++++ SUPPLIED TEXT
This is a generally applicable and user-friendly fMRI preprocessing toolbox for the whole brain of mice and rats. It provides the standard preprocessing procedures for preprocessing rodent brains as described in (Chuang et al., 2018; Lee et al., 2019). This toolbox was generalized for both mice and rat group data. It normalizes the group datasets to a standard template of the mouse or the rat brain, and then extracts timeseries based on an atlas. This software toolbox allows a variety of combinations of preprocessing procedures and parameters that are specified by users depending on the applications. Moreover, a user-specified regressors file can be added for task pattern regressions in addition to the classical detrending, motion parameters, brain tissue or noise regressions. This toolbox has been tested on 5 different fMRI group datasets of rodent whole brains with different imaging and experimental settings (3 rat groups and 2 mouse groups). Decent functional connectivity maps and quasiperiodic dynamic patterns (Thompson et al., 2014) were obtained. A video tutorial for using this toolbox is available here. A comprehensive user manual is enclosed below.
++++++++
- **WORK INSTRUCTION 1**: According to the toolbox description, how many fMRI group datasets was the toolbox tested on?
- **WORK INSTRUCTION 2**:
For each statement, say whether it agrees with the toolbox description, and quote the words that decide it.
(a) The toolbox handles only rat data.
(b) Users can add their own regressors file for task pattern regressions.
(c) The toolbox extracts timeseries before normalizing the datasets to a template.
- **WORK INSTRUCTION 3**: Please rewrite the paragraph of the toolbox description beginning "This is a generally applicable" as a bulleted list that keeps its main facts.
++++ EXTRACTED MATERIAL
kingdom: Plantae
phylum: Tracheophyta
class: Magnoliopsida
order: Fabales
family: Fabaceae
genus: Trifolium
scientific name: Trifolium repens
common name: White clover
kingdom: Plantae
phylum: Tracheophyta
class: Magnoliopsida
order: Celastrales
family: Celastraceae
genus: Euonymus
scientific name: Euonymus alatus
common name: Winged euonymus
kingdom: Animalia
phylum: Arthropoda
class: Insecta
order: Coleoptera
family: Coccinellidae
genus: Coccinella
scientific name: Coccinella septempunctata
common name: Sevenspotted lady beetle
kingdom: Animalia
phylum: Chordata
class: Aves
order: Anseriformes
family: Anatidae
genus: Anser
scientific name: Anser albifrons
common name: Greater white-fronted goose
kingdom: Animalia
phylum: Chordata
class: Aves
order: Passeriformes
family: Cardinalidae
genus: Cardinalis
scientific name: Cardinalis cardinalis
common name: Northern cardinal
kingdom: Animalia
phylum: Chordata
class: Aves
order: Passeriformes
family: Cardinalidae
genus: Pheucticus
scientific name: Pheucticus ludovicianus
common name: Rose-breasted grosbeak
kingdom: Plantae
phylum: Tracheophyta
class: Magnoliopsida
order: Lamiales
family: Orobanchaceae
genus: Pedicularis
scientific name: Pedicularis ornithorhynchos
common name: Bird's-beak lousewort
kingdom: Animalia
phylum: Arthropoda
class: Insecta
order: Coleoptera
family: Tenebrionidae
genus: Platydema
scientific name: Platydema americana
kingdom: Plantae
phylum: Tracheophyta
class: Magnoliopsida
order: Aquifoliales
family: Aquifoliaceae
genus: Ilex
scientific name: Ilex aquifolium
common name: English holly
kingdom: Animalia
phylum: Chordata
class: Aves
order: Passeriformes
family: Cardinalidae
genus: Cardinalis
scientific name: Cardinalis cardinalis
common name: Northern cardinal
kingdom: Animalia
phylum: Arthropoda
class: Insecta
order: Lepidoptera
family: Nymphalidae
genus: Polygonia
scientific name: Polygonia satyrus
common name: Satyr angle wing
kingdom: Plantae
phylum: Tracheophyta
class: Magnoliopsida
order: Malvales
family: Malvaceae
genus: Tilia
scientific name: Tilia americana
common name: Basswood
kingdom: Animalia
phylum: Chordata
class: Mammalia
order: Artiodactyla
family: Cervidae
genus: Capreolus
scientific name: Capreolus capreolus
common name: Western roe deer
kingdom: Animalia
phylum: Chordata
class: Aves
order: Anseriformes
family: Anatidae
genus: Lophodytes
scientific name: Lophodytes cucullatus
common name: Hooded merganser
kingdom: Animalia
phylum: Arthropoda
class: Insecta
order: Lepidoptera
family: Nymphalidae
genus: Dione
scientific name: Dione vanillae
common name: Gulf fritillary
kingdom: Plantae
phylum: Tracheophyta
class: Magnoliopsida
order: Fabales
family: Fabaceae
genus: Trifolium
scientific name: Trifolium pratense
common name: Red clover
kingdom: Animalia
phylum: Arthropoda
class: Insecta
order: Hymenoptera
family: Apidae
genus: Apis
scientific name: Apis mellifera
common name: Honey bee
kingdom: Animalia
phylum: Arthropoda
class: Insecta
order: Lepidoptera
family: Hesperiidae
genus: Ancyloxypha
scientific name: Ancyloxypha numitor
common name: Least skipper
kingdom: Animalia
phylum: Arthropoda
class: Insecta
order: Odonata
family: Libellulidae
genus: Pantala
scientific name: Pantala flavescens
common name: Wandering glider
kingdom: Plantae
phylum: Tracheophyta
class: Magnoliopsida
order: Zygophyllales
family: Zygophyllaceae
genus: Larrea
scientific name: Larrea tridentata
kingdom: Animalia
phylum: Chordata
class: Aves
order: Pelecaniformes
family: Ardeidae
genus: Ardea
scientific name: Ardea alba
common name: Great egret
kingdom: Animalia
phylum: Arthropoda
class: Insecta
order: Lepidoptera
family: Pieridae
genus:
++++++++
- **EXERCISE RESPONSE 1**: Five: 3 rat groups and 2 mouse groups.

- **EXERCISE RESPONSE 2**:
(a) No: "This toolbox was generalized for both mice and rat group data."
(b) Yes: "a user-specified regressors file can be added for task pattern regressions"
(c) No: "It normalizes the group datasets to a standard template of the mouse or the rat brain, and then extracts timeseries based on an atlas."

- **EXERCISE RESPONSE 3**:
- The toolbox is a general, user-friendly fMRI preprocessing toolbox for the whole brain of mice and rats.
- It provides the standard rodent preprocessing procedures described in Chuang et al., 2018 and Lee et al., 2019.
- It works with both mouse and rat group data. It normalizes group datasets to a standard mouse or rat brain template, then extracts timeseries based on an atlas.
- Users can combine preprocessing procedures and parameters to suit their application.
- A user-specified regressors file can be added for task pattern regressions. This is in addition to detrending, motion parameter, brain tissue and noise regressions.
- It was tested on 5 rodent whole-brain fMRI group datasets (3 rat, 2 mouse) with different imaging and experimental settings.
- These tests produced decent functional connectivity maps and quasiperiodic dynamic patterns (Thompson et al., 2014).
- A video tutorial and a comprehensive user manual are available.